Donnell Kirkwood not caught up in 1,000-yard hype
AUG 07, 2013 1:20p ET
For others, the number 1,000 means something, especially when talking about rushing yards for a college running back. It's a milestone that means you've achieved something. It's a goal to shoot for before the season even starts.
Gophers running back Donnell Kirkwood falls somewhere between those two camps. The redshirt junior knows the significance of what it means to be a 1,000-yard rusher, but he's not making it his main focus.
"Everybody keeps talking about this is a 1,000-yard season," Kirkwood said. "As long as I'm a productive running back, it really doesn't matter how many yards I get."
Kirkwood came close to that mark last year, rushing for 926 yards on 218 carries as the Gophers' primary running back. That was a big jump from his redshirt freshman season when he ran for just 229 yards as the No. 2 back behind Duane Bennett.

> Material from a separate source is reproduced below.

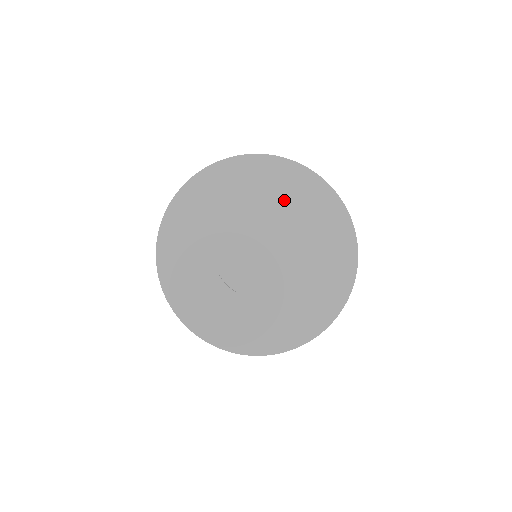
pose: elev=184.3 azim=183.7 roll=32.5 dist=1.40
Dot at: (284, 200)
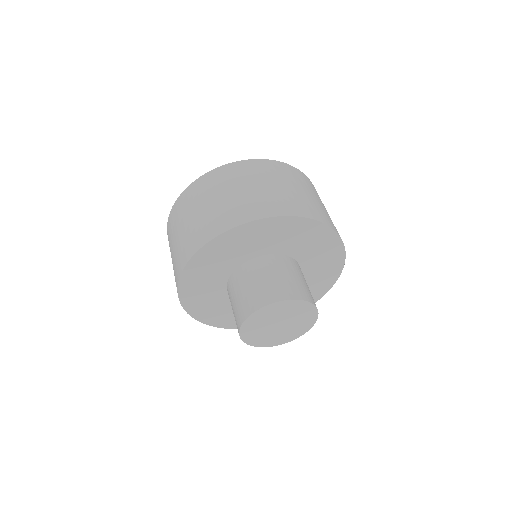
Dot at: (290, 300)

For as much of a running team as the Gophers have been, they haven't had a 1,000-yard rusher since 2006 when Amir Pinnix ran for 1,272 yards. That's a significant drought, and one that Kirkwood has a realistic shot to snap in 2013.
"It's always being brought up," Kirkwood said of the 1,000-yard mark. "It'd be nice, but being productive is better than 1,000 yards. I could rush for 1,000 yards and have six fumbles and 30 missed blocks and it doesn't even out. For me, I've just got to be productive."
The Gophers hope Kirkwood can be productive, but they're also hoping he can be a leader. Now that he's a fixture of the offense, the 5-foot-10, 223-pound Kirkwood isn't afraid to voice his opinion.
Kirkwood admits he'd rather lead by example than raise his voice, but he's not afraid to get vocal if the situation calls for it.
"He demands other people's full effort, and that's exactly what all the other leaders have to be able to do," said sophomore quarterback Philip Nelson. "He's not afraid to get on you once, tell you what's right. Every time I've seen that happen, the person straightened out. I kind of try to be like him when it comes to being a leader."
In order to reach that 1,000-yard plateau, Kirkwood will once again need the lion's share of carries for the Gophers offense. A year ago, other running backs combined for 106 carries, while the quarterbacks and wide receivers rushed 193 times. Minnesota has depth at running back behind Kirkwood, and Kill has never been one to give one running back 40 carries a game. Kirkwood's highest total last year was 28 carries, which happened twice. He only topped 20 carries four times.
The Gophers have seven running backs on their roster this year. Rodrick Williams emerged last year as another option aside from Kirkwood; he carried the ball 57 times for 261 yards after his redshirt was lifted midway through the season. Williams figures to likely be next in line after Kirkwood. James Gillum had 27 carries in 2012, while David Cobb ran just one time. But coaches and teammates have praised Cobb's progress since spring ball, so he, too, could see his carries increase.
Then there's freshman Berkley Edwards, brother of former NFL wide receiver Braylon Edwards. If Kirkwood and Williams are the stocky, hard-to-tackle backs, Edwards is the speedster of the group. He was a three-star recruit, according to Scout.com, and was also a track star for Chelsea High School in Novi, Mich.
With plenty of options in the backfield, the carries may be distributed among several backs. Kirkwood is just fine with that.
"That's always nice to keep you healthy during the season. We've got the stable for it. The guys are there," Kirkwood said. "You've got Roderick, he's powerful. You've got James, he's elusive. You've got Cobb, who's all-around everything. Then you've got Berkley coming in, who's just speed on the outside. That'll be great if everybody can touch the ball. It'll keep everybody healthy."
There's no doubt about it, though, that Kirkwood will be the Gophers' go-to option in the backfield. If he can stay healthy, which he did last year, he could approach that elusive 1,000-yard mark.
Not that Kirkwood -- of the Gophers -- are too concerned with numbers.
"I think Donnell, he's the lead horse, but there's two or three more guys back there that we've never been, 'Hey, give it to one guy 40 times.' It's never been Coach Kill's philosophy," said offensive coordinator Matt Limegrover. "That's the way you've kind of got to look at it and you keep those guys involved. That's really where we want to be. Donnell, he's the lead dog, that's for sure."